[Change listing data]
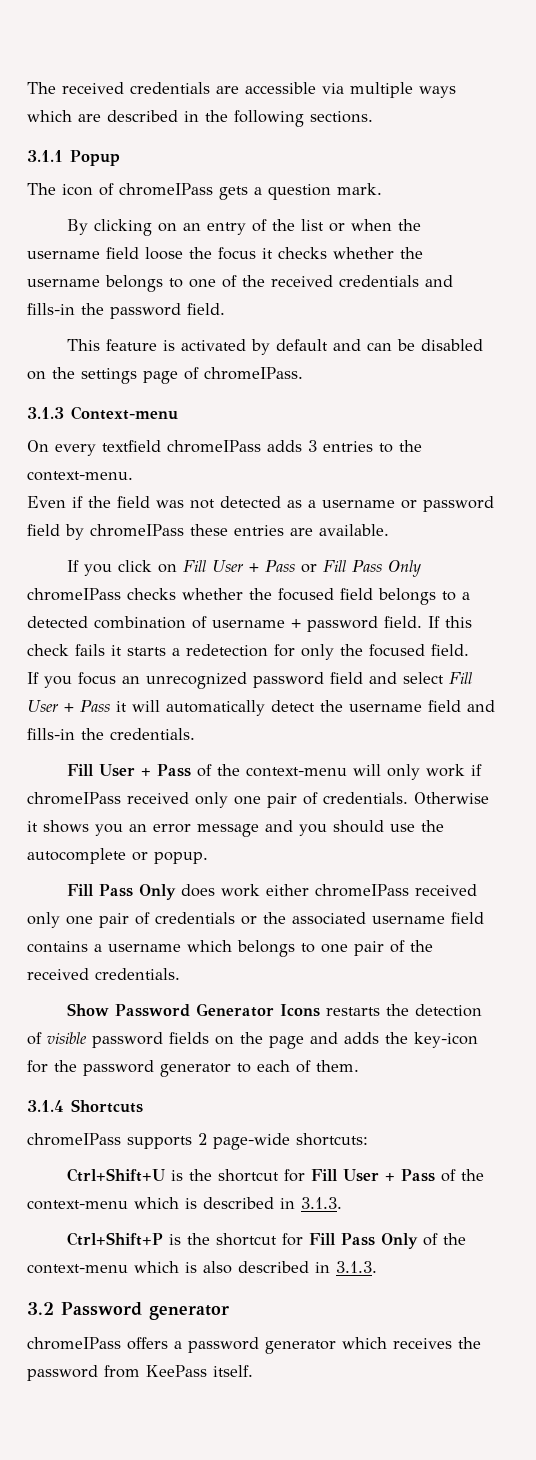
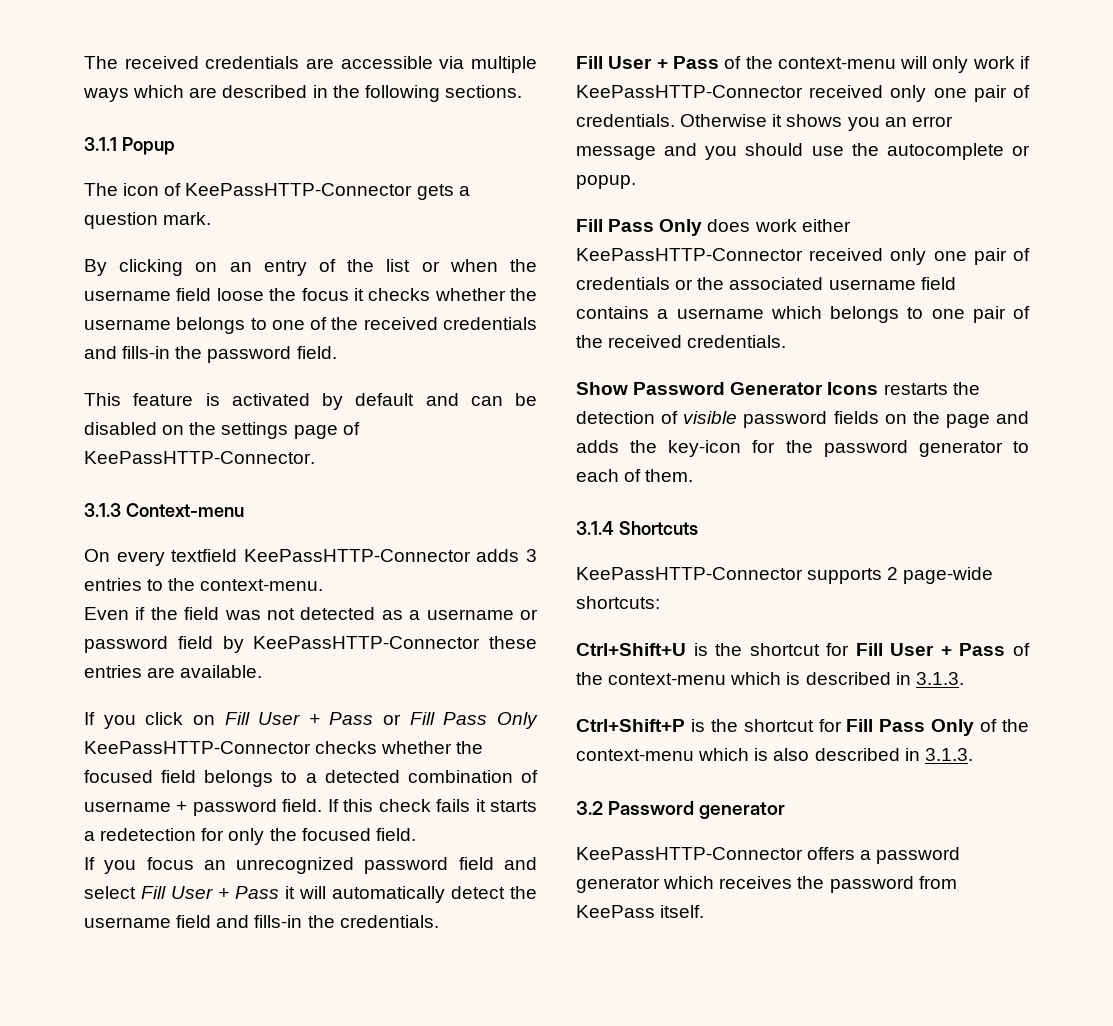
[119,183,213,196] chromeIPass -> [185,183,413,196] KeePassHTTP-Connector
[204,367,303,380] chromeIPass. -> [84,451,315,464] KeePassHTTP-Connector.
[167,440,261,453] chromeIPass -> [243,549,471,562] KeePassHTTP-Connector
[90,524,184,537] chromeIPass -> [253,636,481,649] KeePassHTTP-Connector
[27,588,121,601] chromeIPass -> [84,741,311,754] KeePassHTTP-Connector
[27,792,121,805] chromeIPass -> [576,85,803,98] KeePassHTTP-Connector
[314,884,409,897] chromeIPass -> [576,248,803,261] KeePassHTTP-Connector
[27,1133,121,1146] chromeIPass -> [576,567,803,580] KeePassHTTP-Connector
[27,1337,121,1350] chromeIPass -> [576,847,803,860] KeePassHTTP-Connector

▶ Problem to work on
Copy exactly, and only, the lines from the line that contains "[27,792,121,805] chromeIPass ->" through the end of the data above.

▶ Answer below
[27,792,121,805] chromeIPass -> [576,85,803,98] KeePassHTTP-Connector
[314,884,409,897] chromeIPass -> [576,248,803,261] KeePassHTTP-Connector
[27,1133,121,1146] chromeIPass -> [576,567,803,580] KeePassHTTP-Connector
[27,1337,121,1350] chromeIPass -> [576,847,803,860] KeePassHTTP-Connector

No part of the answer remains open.